Sunday, 15 May 2016 8:37 AM
District Court Judge Rosemary Collyer has ruled for Congress in House v. Burwell, a case challenging the authority of the executive branch to pay Obamacare subsidies for which no money has been appropriated.
These are not the highest-profile subsidies; they’re something called the cost-sharing reduction, which lowers the deductibles and out-of-pocket expenses for families buying silver plans who make less than 250 percent of the poverty line. The federal government has paid the insurers a lot of money that wasn’t appropriated, and the House has sued to stop that.
As a matter of abstract principle, the judge’s ruling seems right to me. The administration’s argument is essentially “Well, the law’s really not all that well written, so YOLO, we’re just going to do this.” Congress’s argument is: "Under the separation of powers, we’re in charge of the purse, we didn’t give you the money, so you can’t just go and spend it anyway.”
As lawyer Doug Mataconis writes: “a review of Judge Collyer’s opinion seems to make clear that the allegations of the Complaint are true and that the Administration was indeed spending money in a manner not specifically authorized by Congress. This would seem to be a clear violation of Article I, and therefore unconstitutional. The fact that it was accomplishing a public policy goal is, in the end, entirely irrelevant.”
If the executive branch can just decide what money ought to be spent to satisfy the purposes of a badly written law, then we end up in a pretty bad place: Congress has no incentive to pass well-written laws, because the executive branch will essentially rewrite the law at will.
Moreover, if the case is struck down because Congress does not have the standing to sue over the proper execution of the laws it passes (an argument that Jonathan Adler, one of the architects of the last round of Obamacare suits, thinks has real merit) we also end up in a pretty bad place. This seems superficially appealing to people who really wish we lived in a parliamentary system, because it would give the president some of the same sort of fiat powers that prime ministers have. But we do not live in a parliamentary system, and allowing the executive branch to run free of congressional control this way would not give us one. We would not have the mechanisms that parliaments use to make the prime minister’s powers work (for example, the ability to bring down the prime minister through a vote of no confidence and replace their government); instead, we’d be in a situation where the executive has immense power, and the only way to check it is for two separate chambers of Congress to vote to impeach.
But cases like this are rarely decided on such high planes of abstract principle. They are decided by reference to large bodies of previously existing case law, and of course, by reference to the policies of the justices. The ultimate resolution of this case may hinge on the political composition of the appellate panel that ultimately decides it, and then whether it goes to the Supreme Court, and whether Republicans have allowed another justice to be appointed to that Supreme Court, or it deadlocks, letting that lower court ruling stand.
So for now, let’s entertain the hypothetical: What happens if the House argument is ultimately upheld, and Department of Health and Human Services is told it can’t pay the insurance companies?
Entirely unclear. The law still mandates that those subsidies be paid out by insurers. Nicholas Bagley has argued that the insurers could sue HHS to get reimbursed, rendering the net effect of this lawsuit “nothing but more legal bills.” On the other hand, his post on the ruling does not make that argument, so I’m not sure he still believes it.
Alternatively, the insurers could simply raise premiums on all their plans, which would do two things.
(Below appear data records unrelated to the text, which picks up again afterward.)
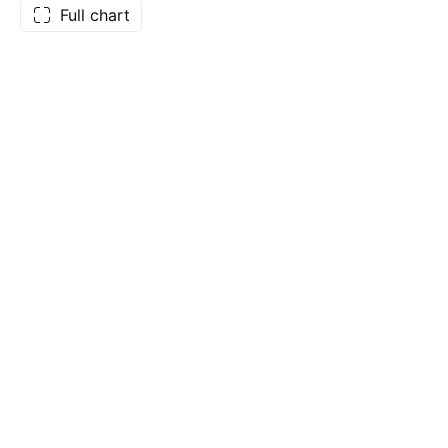
Full chart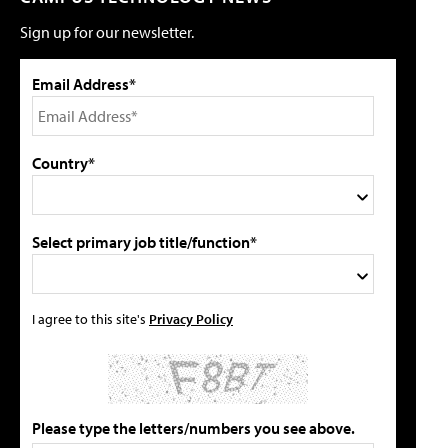
Sign up for our newsletter.
Email Address*
Country*
Select primary job title/function*
I agree to this site's
Privacy Policy
Please type the letters/numbers you see above.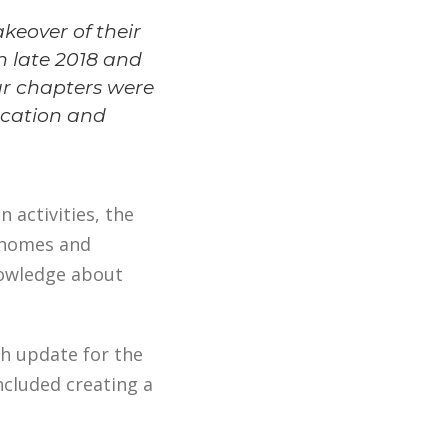
keover of their
n late 2018 and
our chapters were
ucation and
n activities, the
h homes and
nowledge about
h update for the
ncluded creating a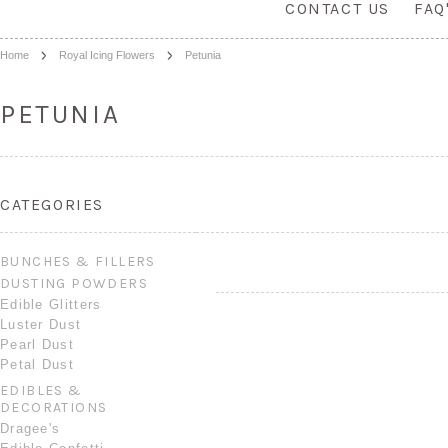
CONTACT US
FAQ
Home
Royal Icing Flowers
Petunia
PETUNIA
CATEGORIES
BUNCHES & FILLERS
DUSTING POWDERS
Edible Glitters
Luster Dust
Pearl Dust
Petal Dust
EDIBLES &
DECORATIONS
Dragee's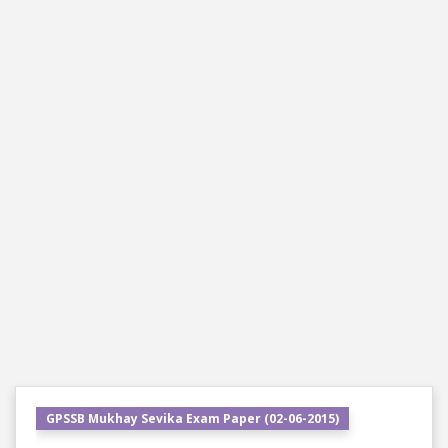
GPSSB Mukhay Sevika Exam Paper (02-06-2015)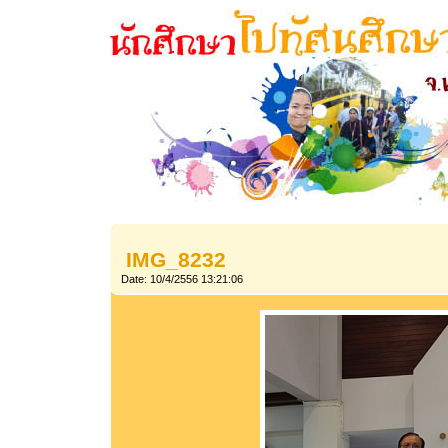
IMG_8232
Date: 10/4/2556 13:21:06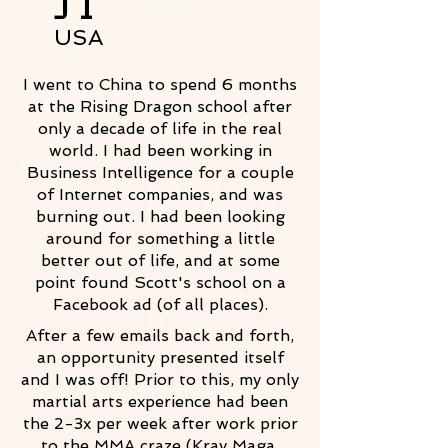
JT
USA
I went to China to spend 6 months
at the Rising Dragon school after
only a decade of life in the real
world. I had been working in
Business Intelligence for a couple
of Internet companies, and was
burning out. I had been looking
around for something a little
better out of life, and at some
point found Scott's school on a
Facebook ad (of all places).
After a few emails back and forth,
an opportunity presented itself
and I was off! Prior to this, my only
martial arts experience had been
the 2-3x per week after work prior
to the MMA craze (Krav Maga,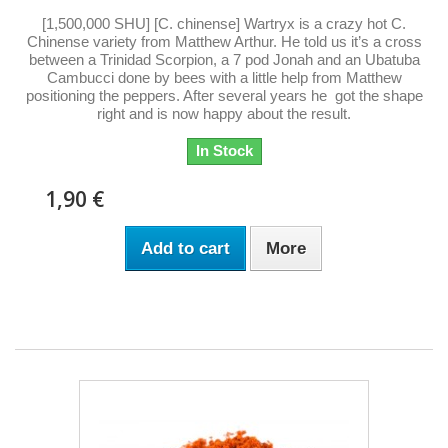
[1,500,000 SHU] [C. chinense] Wartryx is a crazy hot C.
Chinense variety from Matthew Arthur. He told us it’s a cross
between a Trinidad Scorpion, a 7 pod Jonah and an Ubatuba
Cambucci done by bees with a little help from Matthew
positioning the peppers. After several years he got the shape
right and is now happy about the result.
In Stock
1,90 €
Add to cart
More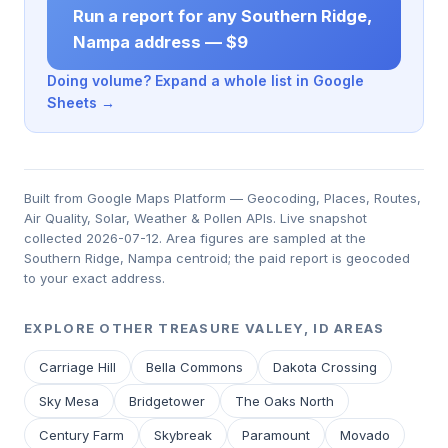
Run a report for any Southern Ridge,
Nampa address — $9
Doing volume? Expand a whole list in Google
Sheets →
Built from Google Maps Platform — Geocoding, Places, Routes,
Air Quality, Solar, Weather & Pollen APIs. Live snapshot
collected 2026-07-12. Area figures are sampled at the
Southern Ridge, Nampa centroid; the paid report is geocoded
to your exact address.
EXPLORE OTHER TREASURE VALLEY, ID AREAS
Carriage Hill
Bella Commons
Dakota Crossing
Sky Mesa
Bridgetower
The Oaks North
Century Farm
Skybreak
Paramount
Movado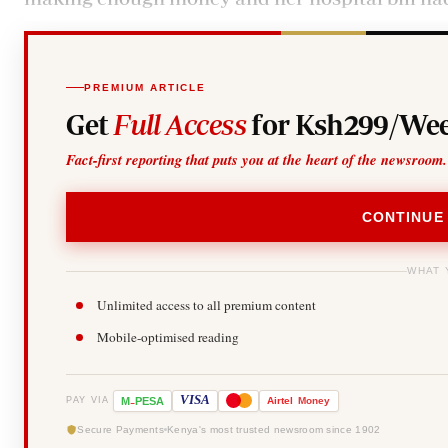
PREMIUM ARTICLE
Get
Full Access
for Ksh299/Wee
Fact-first reporting that puts you at the heart of the newsroom.
CONTINUE
WHAT 
Unlimited access to all premium content
Mobile-optimised reading
-
VISA
M
PESA
Airtel
Money
PAY VIA
Secure Payments
Kenya's most trusted newsroom since 1902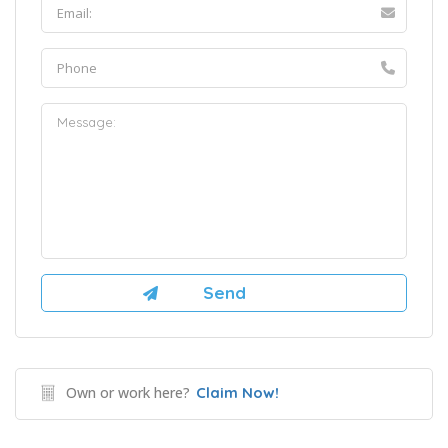
Own or work here?
Claim Now!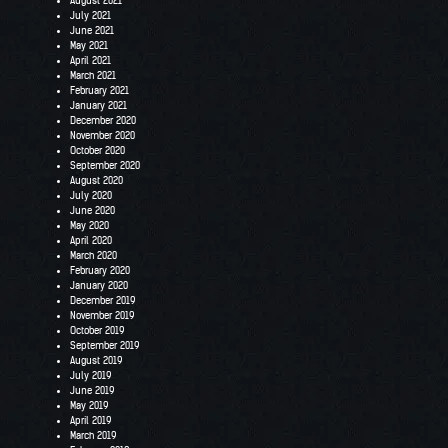
August 2021
July 2021
June 2021
May 2021
April 2021
March 2021
February 2021
January 2021
December 2020
November 2020
October 2020
September 2020
August 2020
July 2020
June 2020
May 2020
April 2020
March 2020
February 2020
January 2020
December 2019
November 2019
October 2019
September 2019
August 2019
July 2019
June 2019
May 2019
April 2019
March 2019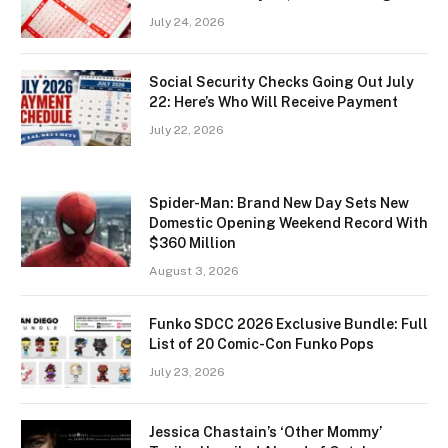
July 24, 2026
Social Security Checks Going Out July
22: Here’s Who Will Receive Payment
July 22, 2026
Spider-Man: Brand New Day Sets New
Domestic Opening Weekend Record With
$360 Million
August 3, 2026
Funko SDCC 2026 Exclusive Bundle: Full
List of 20 Comic-Con Funko Pops
July 23, 2026
Jessica Chastain’s ‘Other Mommy’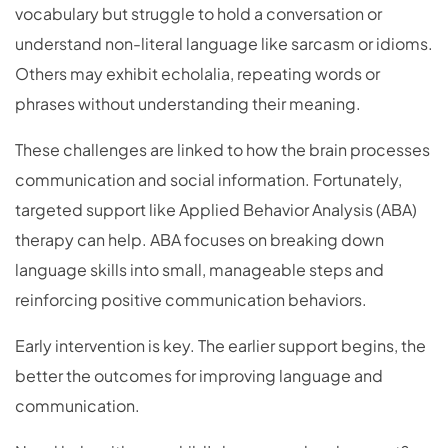
vocabulary but struggle to hold a conversation or
understand non-literal language like sarcasm or idioms.
Others may exhibit echolalia, repeating words or
phrases without understanding their meaning.
These challenges are linked to how the brain processes
communication and social information. Fortunately,
targeted support like Applied Behavior Analysis (ABA)
therapy can help. ABA focuses on breaking down
language skills into small, manageable steps and
reinforcing positive communication behaviors.
Early intervention is key. The earlier support begins, the
better the outcomes for improving language and
communication.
First, it would raise costs for folks who get low or no subsidies, possibly causing further adverse selection in the individual market. And second, it would push total subsidy expenditure a few inches closer to that strange, near mystical line of 0.504 percent of GDP at which the subsidies are capped, forcing the federal government to start deciding whose subsidies to trim back.
Meanwhile, Sarah Kliff at Vox seems to be proceeding from the assumption that the cost-sharing reduction subsidies could simply go away, which would wreak a different sort of havoc in the insurance markets. Those reductions add a significant amount of value to Obamacare policies, and without them, I have to assume that participation in the exchanges, already low among people who do not qualify for large subsidies, will fall even further. And moreover, that it will fall unevenly, with sicker patients remaining on the exchanges while the healthier patients drop their insurance, forcing premiums to rise even further to compensate for the sickness of the pool.
And isn’t this an argument for just letting the executive branch do what it wants? In the minds of many, I’m sure it will be. But if we completely untether the executive branch from the control of Congress, it is possible to contemplate even worse fates than a dysfunctional network of health care exchanges. If this year's presidential race has taught us nothing else, it should have taught us that.
This column does not necessarily reflect the opinion of the editorial board or Bloomberg LP and its owners.